▶ WHAT YOU WILL DO
A faithful copy is needed of the lines below from the one with "u v d — depth at each pixel (mm)." up to and including the one with "70 323 4164"; set it down with no pictures and no other lines.

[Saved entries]
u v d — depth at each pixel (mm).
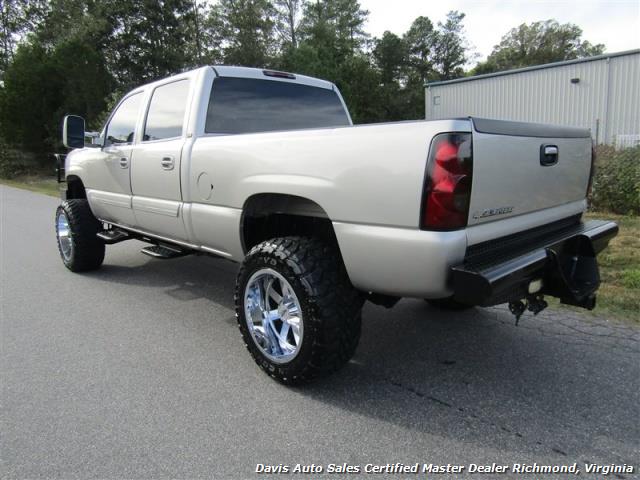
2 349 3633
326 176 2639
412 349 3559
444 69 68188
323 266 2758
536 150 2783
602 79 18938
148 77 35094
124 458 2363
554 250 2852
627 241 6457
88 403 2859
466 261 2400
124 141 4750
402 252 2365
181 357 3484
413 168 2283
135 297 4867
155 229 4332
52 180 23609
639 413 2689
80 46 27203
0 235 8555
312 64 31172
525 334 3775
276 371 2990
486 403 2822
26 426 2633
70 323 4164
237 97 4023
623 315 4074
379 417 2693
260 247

==

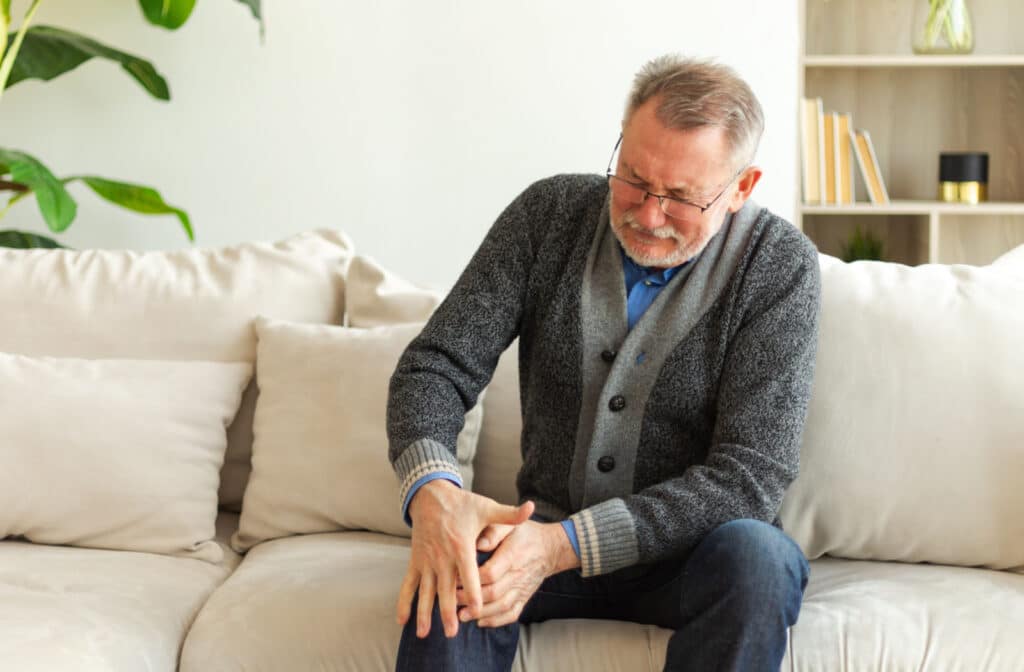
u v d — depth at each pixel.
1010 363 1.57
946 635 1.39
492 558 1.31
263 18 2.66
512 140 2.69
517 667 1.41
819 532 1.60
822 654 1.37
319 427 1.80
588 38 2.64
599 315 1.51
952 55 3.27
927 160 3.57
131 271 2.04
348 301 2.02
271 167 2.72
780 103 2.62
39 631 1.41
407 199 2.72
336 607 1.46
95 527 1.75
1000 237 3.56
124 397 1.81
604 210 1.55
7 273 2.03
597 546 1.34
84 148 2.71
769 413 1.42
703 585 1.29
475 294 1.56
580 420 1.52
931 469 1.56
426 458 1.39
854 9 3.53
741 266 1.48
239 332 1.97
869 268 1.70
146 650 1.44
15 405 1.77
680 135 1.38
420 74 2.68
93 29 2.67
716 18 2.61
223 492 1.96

--

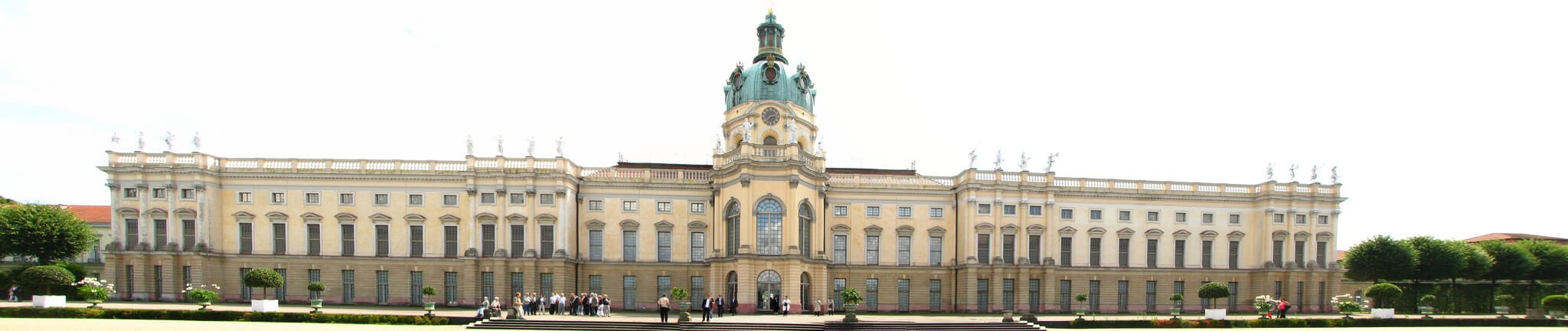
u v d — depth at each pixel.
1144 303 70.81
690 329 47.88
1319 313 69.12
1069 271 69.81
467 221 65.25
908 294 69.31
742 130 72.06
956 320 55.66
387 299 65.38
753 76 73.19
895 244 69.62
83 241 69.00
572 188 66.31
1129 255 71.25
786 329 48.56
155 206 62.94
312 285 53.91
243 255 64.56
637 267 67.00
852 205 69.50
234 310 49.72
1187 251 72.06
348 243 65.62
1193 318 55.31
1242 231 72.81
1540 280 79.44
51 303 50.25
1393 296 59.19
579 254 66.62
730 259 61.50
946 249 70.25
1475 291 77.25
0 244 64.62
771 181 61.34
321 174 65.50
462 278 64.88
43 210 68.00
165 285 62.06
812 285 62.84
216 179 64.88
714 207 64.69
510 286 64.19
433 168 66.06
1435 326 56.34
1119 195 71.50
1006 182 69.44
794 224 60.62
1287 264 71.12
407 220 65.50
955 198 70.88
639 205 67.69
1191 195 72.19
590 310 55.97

▶ TASK SOLUTION
u v d — depth at each pixel (mm).
2 349 3633
326 176 2639
412 349 3559
444 69 68188
323 266 2758
536 150 2783
602 79 18938
148 77 35094
124 458 2363
554 250 2852
627 241 6457
88 403 2859
466 261 2400
124 141 4750
402 252 2365
181 357 3484
413 168 2283
135 297 4867
155 229 4332
52 180 23609
639 413 2689
80 46 27203
0 235 8555
312 64 31172
525 334 3775
276 371 2990
486 403 2822
26 426 2633
70 323 4164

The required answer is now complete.